----- Supplied data

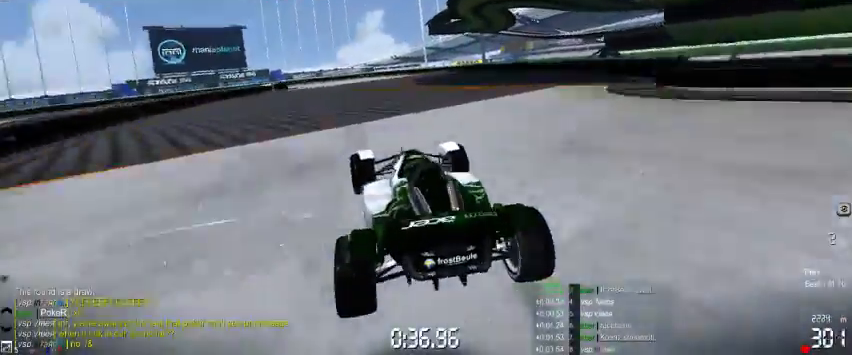
{"buttons": [], "left_stick": "left", "events": []}
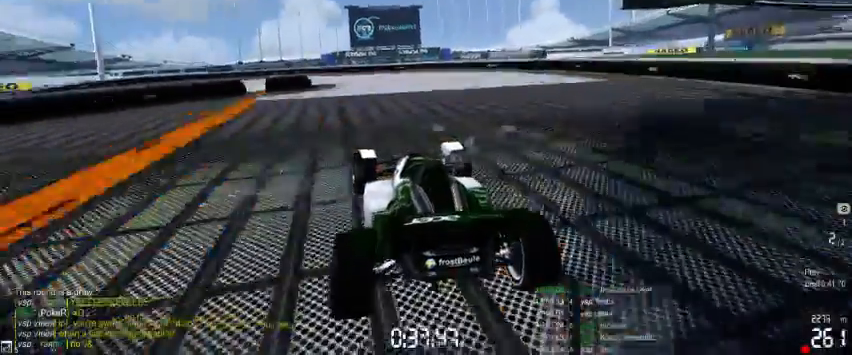
{"buttons": [], "left_stick": "left", "events": []}
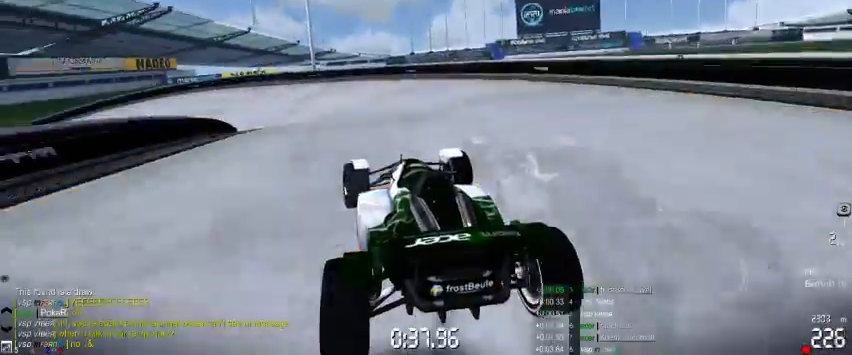
{"buttons": [], "left_stick": "left", "events": []}
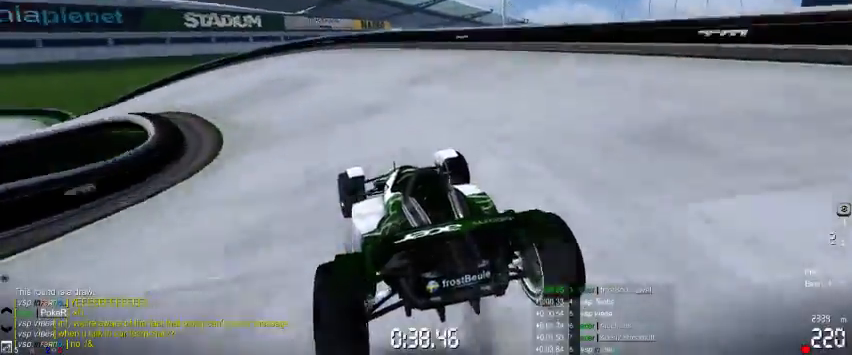
{"buttons": [], "left_stick": "left", "events": []}
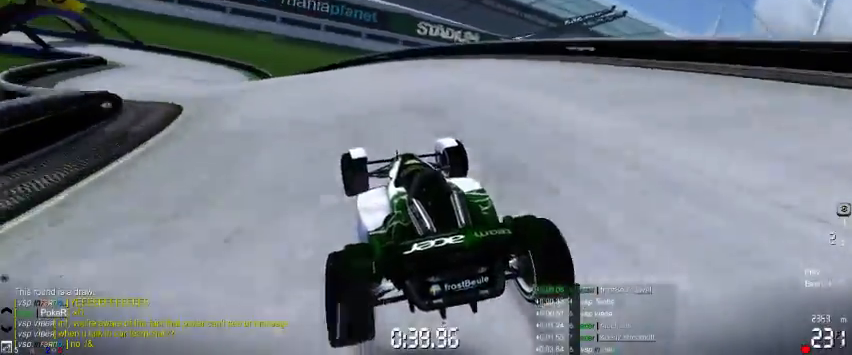
{"buttons": [], "left_stick": "center", "events": [[467, "left_stick", "center"]]}
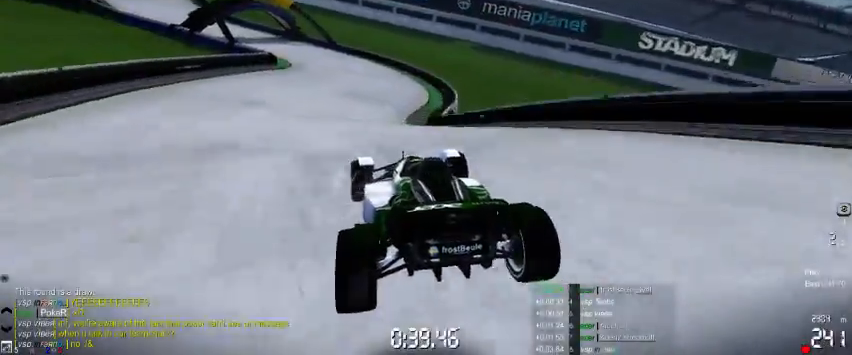
{"buttons": [], "left_stick": "left", "events": [[167, "left_stick", "left"]]}
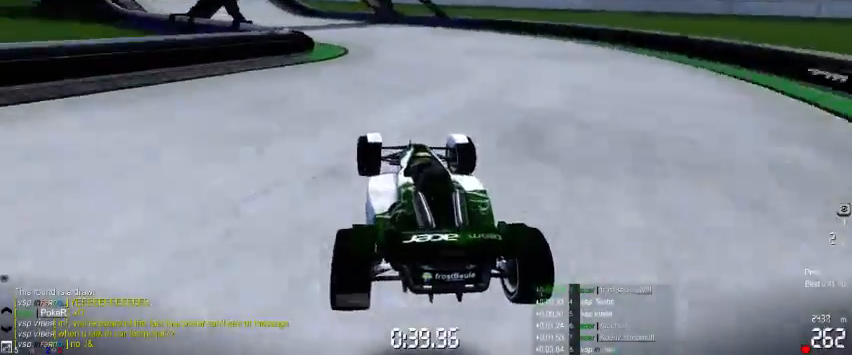
{"buttons": [], "left_stick": "left", "events": []}
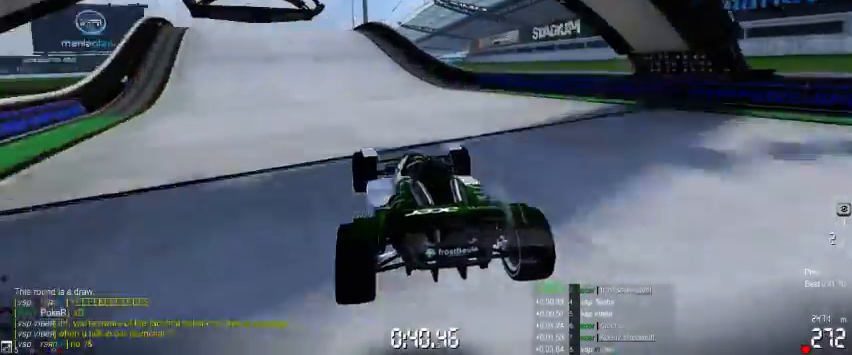
{"buttons": [], "left_stick": "center", "events": [[200, "left_stick", "center"]]}
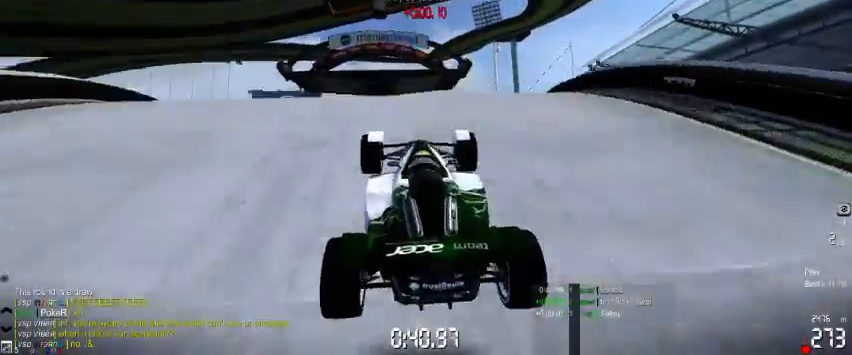
{"buttons": [], "left_stick": "center", "events": []}
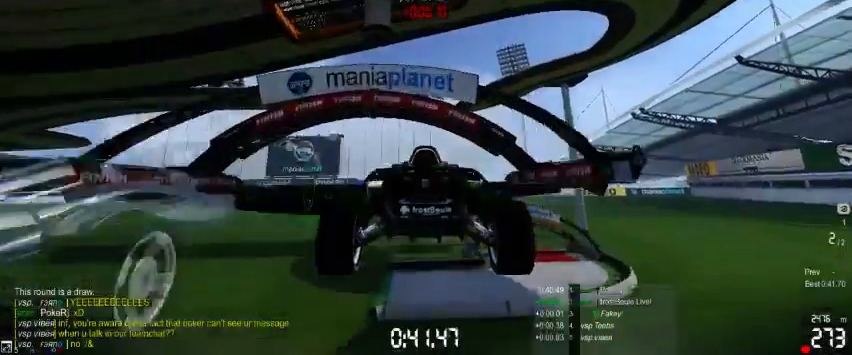
{"buttons": [], "left_stick": "center", "events": []}
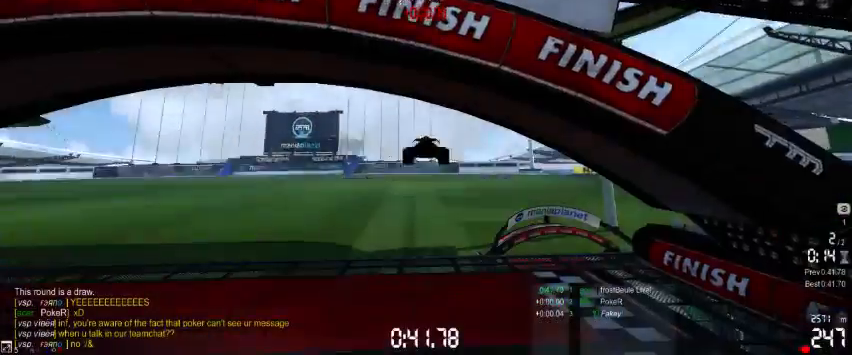
{"buttons": [], "left_stick": "center"}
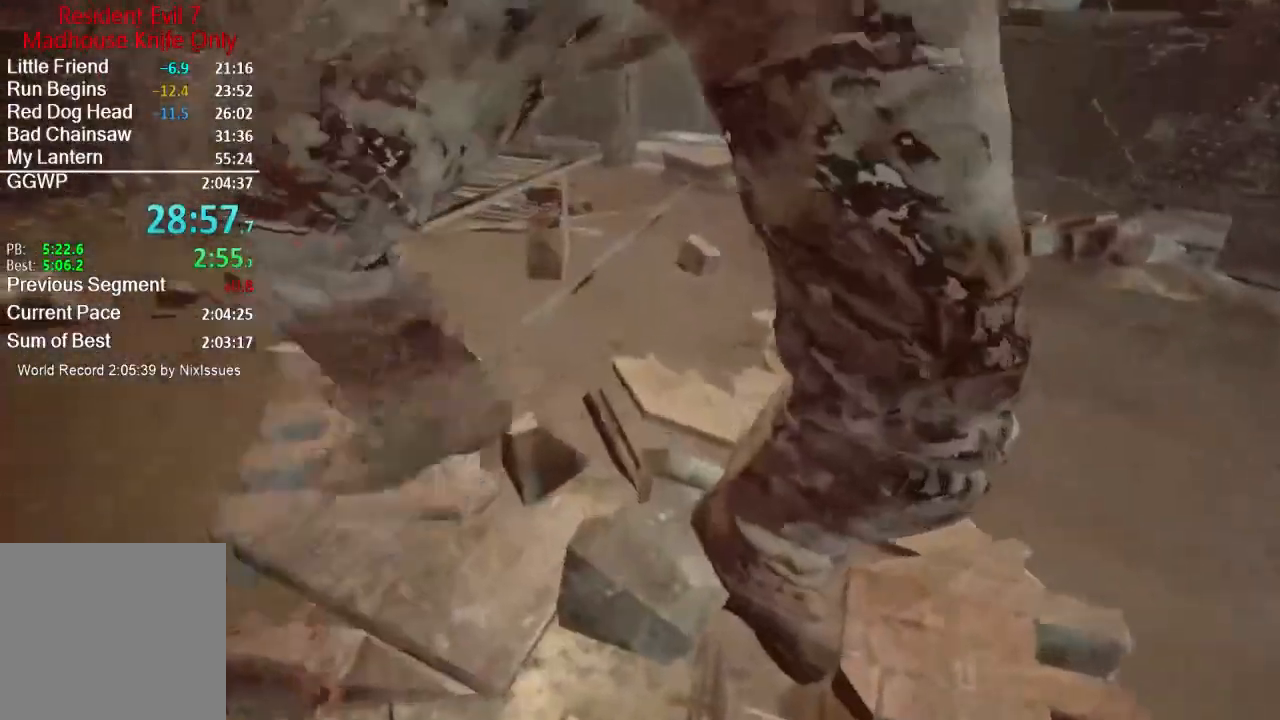
Gameplay with a controller (Xbox layout); each line is a JSON object with the inputs held at the frame after it. "events" lists button and stick changes between this image and that frame as [ms after this image, input, new state], when the widget could be followed in between. Not read: SHARE.
{"buttons": [], "left_stick": "up", "right_stick": "center", "events": [[50, "R2", "down"], [134, "R3", "down"], [234, "R3", "up"], [250, "R2", "up"], [384, "R2", "down"], [484, "R2", "up"]]}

----------

> **About this task**
Show every line of the data in which the word "center" appears.

> **Result of this exercise**
{"buttons": [], "left_stick": "center", "events": [[467, "left_stick", "center"]]}
{"buttons": [], "left_stick": "center", "events": [[200, "left_stick", "center"]]}
{"buttons": [], "left_stick": "center", "events": []}
{"buttons": [], "left_stick": "center", "events": []}
{"buttons": [], "left_stick": "center"}
{"buttons": [], "left_stick": "up", "right_stick": "center", "events": [[50, "R2", "down"], [134, "R3", "down"], [234, "R3", "up"], [250, "R2", "up"], [384, "R2", "down"], [484, "R2", "up"]]}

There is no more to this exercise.